Agathon and others who knew and loved this man have sustained a great loss.
(Please see http://agathon-sbh.blogspot.com/2008/01/unidentified-american-citizen.html)
My friends know that I've been avoiding The News for months--okay, years. I can't take it. Part of the reason I can't take it is because for every one of these reports of senseless violence and suffering, there is a story like Agathon's to tell about the victims and those left behind.
I'm too close to the continuum; I feel the pain too much to be able to absorb the information. For every "unidentified American," for every singular individual counted among dozens or hundreds or thousands of whatever nationality, there is a group of people who will be forever changed because of the events described so succinctly in AP reports.
The idea--or the gut-wrenching reality-- of that grief chokes me up in public places and I have to turn away to protect myself from horrified scrutiny, and people around me from having to open up to the agonies of grief they might have to feel if they get too close. We have a society to run, people... we can't all fall apart and sob at the relentless media coverage of the atrocities that are taking place down the street or across the ocean. (Though maybe we should. Ponder that for a moment.)

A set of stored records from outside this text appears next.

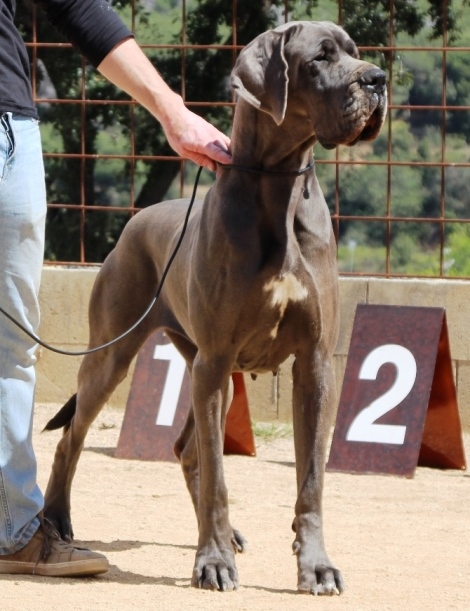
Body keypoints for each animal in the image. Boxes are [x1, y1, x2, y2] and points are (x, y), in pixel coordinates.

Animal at [43, 21, 386, 596]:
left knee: (187, 449)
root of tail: (135, 221)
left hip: (213, 377)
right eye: (320, 57)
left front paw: (315, 565)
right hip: (120, 357)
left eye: (356, 52)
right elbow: (220, 480)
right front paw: (214, 562)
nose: (379, 79)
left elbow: (311, 479)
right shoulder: (217, 358)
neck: (278, 187)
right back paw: (55, 522)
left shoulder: (314, 363)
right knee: (74, 437)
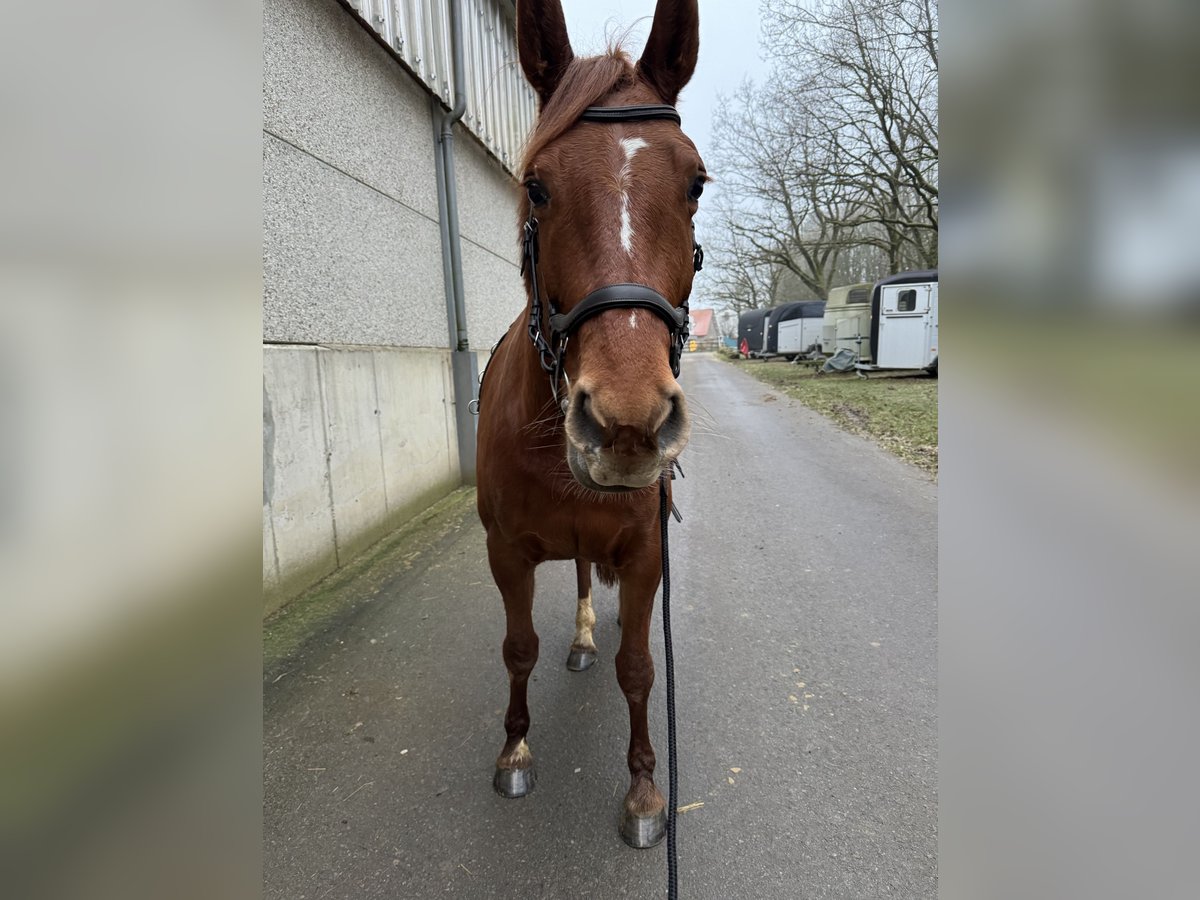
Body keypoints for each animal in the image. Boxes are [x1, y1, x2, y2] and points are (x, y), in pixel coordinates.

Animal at [475, 0, 700, 854]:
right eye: (537, 187)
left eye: (697, 183)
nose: (627, 422)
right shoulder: (505, 551)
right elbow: (517, 648)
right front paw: (514, 748)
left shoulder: (643, 557)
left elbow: (639, 668)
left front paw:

I've always defended my periodic media fasts (which have become a way of life) by saying that if I need to know about it, I'll hear. For example, I heard about the planes flying into the World Trade Center when my best friend called me at six in the morning. I fell right into that news story because my mother was planning to fly standby on her way to Arizona from New York/New Jersey to help me prepare for the birth of my first child. A childhood friend worked in government service in or near Washington, D.C.; the nature of her work begged the assumption that she could be in the Pentagon. The daughter of coworkers/friends/family of choice taught English in a high school RIGHT THERE in the shadow of the two towers (Agathon's wife, interestingly enough). Their other daughter was somewhere else in that city. There were many phone calls made that day and in subsequent days to check on the status of my family, friends, editors who I'd never met in person, and other people of particular significance to me.
The story of yet another terrorist attack would normally be enough to make me get up and exit the room if it were broadcast in my presence. And yet, this one must make me pause to listen because of its particular significance to someone who is significant to me. I can cry about this for his sake as well as for the inherent existential angst of the matter. I will break my media fast to follow this story in honor of friendship, even if I never made this particular friend. More's the pity, that, from what I've learned about this Unidentified American.
My condolences, A. I am sorry for your loss.